- film poster
- Directed by: Jorge Olguín
- Written by: Jorge Olguín
- Produced by: Álvaro Fáez Marcelo Rojas
- Starring: Álvaro Morales Blanca Lewin Andrea Freund
- Cinematography: Arnaldo Rodríguez
- Edited by: Max Cueto
- Music by: Juan Francisco Cueto
- Production companies: Angel Films Producciones Sobras.com Producciones
- Distributed by: Troma Entertainment
- Release date: October 31, 2000;
- Running time: 85 minutes
- Country: Chile
- Language: Spanish
- Budget: $25,000

= Ángel Negro =

Ángel Negro ("Dark Angel") is a 2000 Chilean slasher film written and directed by Jorge Olguín. Ángel Negro is the first Chilean horror film.

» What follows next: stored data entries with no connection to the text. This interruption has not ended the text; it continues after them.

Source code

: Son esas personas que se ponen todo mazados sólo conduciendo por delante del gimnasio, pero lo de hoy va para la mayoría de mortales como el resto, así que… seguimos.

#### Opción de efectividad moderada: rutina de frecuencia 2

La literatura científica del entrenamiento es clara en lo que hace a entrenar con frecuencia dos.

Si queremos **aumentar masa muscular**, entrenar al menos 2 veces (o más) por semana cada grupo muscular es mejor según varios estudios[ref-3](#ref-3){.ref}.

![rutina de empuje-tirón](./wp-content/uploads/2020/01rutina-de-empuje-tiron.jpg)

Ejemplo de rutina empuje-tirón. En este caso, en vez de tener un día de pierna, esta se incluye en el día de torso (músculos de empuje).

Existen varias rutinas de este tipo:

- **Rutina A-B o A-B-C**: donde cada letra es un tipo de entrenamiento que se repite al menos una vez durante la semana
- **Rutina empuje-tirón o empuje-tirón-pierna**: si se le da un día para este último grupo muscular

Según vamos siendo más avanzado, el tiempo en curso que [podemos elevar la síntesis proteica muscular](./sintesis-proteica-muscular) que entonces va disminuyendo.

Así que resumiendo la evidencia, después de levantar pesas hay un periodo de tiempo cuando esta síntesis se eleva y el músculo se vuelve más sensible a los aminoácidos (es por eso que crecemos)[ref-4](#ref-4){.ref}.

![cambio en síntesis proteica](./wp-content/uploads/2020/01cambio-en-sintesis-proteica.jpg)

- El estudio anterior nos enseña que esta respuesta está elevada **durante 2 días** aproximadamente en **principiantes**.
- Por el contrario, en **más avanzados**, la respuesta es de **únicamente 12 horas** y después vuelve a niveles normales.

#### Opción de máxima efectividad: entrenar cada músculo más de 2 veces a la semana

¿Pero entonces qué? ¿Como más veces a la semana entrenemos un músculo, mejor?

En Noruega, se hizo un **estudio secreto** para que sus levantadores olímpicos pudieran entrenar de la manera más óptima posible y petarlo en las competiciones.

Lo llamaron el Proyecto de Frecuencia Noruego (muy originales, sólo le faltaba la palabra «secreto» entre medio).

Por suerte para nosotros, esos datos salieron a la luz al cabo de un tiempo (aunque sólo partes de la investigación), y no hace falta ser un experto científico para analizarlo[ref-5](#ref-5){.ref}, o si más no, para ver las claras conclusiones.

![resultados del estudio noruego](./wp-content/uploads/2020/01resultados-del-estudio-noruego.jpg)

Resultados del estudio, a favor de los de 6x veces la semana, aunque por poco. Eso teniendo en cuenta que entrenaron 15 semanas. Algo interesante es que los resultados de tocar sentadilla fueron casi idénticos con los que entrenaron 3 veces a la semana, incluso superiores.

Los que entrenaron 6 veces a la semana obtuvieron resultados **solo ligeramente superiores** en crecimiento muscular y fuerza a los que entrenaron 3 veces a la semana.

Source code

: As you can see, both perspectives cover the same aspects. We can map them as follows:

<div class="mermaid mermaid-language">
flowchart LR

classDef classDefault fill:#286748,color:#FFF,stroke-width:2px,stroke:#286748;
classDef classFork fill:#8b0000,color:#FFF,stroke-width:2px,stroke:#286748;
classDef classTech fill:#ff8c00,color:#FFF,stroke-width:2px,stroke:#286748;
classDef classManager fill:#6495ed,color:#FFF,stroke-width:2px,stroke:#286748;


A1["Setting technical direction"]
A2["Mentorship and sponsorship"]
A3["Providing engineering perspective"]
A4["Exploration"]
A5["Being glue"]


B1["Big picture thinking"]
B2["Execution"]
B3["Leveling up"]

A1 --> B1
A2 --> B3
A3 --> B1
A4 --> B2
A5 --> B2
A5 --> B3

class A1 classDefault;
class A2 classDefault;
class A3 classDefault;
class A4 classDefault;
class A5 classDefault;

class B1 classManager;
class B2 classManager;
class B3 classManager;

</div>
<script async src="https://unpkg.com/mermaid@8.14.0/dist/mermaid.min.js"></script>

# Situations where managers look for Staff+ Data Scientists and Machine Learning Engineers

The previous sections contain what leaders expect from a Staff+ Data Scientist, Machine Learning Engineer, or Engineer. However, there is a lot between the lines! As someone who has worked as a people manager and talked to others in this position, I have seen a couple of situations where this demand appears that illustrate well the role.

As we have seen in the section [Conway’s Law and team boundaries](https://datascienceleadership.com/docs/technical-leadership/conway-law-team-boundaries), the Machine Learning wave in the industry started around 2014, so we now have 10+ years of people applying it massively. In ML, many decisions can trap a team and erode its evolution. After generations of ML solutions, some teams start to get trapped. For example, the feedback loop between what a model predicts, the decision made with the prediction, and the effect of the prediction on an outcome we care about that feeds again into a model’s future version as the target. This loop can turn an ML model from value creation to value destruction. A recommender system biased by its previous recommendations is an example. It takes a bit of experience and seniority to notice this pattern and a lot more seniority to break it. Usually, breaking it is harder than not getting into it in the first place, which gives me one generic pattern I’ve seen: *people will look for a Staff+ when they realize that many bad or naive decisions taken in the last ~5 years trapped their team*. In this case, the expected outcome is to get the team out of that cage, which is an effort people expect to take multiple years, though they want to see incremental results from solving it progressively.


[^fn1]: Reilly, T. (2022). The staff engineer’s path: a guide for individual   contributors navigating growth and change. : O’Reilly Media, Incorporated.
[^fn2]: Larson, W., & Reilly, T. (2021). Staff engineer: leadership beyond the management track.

After a mysterious accident, a group of friends is hunted down by a masked killer.

== Plot ==
The film depicts the story of Gabriel Echeverría, who, years after graduating from high school with his group of friends, learns that his former classmate Rafael has been brutally murdered. His widow is Gabriel's old friend Carolina Ferrer, whose husband Miguel was also recently killed. Gabriel begins having visions of his ex-girlfriend Ángel, who died ten years earlier at Piedra Feliz, a cliff infamous for the numerous suicides that have occurred there. Gabriel fears that the murders are connected to Ángel's death and that Carolina and Lorena, another one of his friends, could be the next targets. Gabriel discloses to Carolina the truth about his relationship with Ángel and shows her footage of Miguel raping Ángel after she discovered that he was only with her as part of a bet.

== Cast ==
- Álvaro Morales as Gabriel Echeverría
- Andrea Freund as Carolina viuda de Ferrer
- Blanca Lewin as Angel Cruz
- Juan Pablo Bastidas as Miguel Ferrer

== Production ==
Director Jorge Olguín wanted to make a homage to his favorite filmmakers, John Carpenter and Dario Argento. He decided to use all the standard giallo and slasher film tropes and cliches but with a unique Latin American flavor. Shooting took 20 days and was in Santiago.

== Release ==
Ángel Negro premiered on October 31, 2000, and it entered wide release in Chile on November 1, 2000. Troma Entertainment released it on DVD in the United States on October 25, 2003.

== Reception ==

Mike Long of DVD Talk rated it 1/5 stars and called it "dull, pointless, and unoriginal." David Johnson of DVD Verdict wrote that the film "is not piss-poor by any means, but it certainly won't change the way you look at horror movies."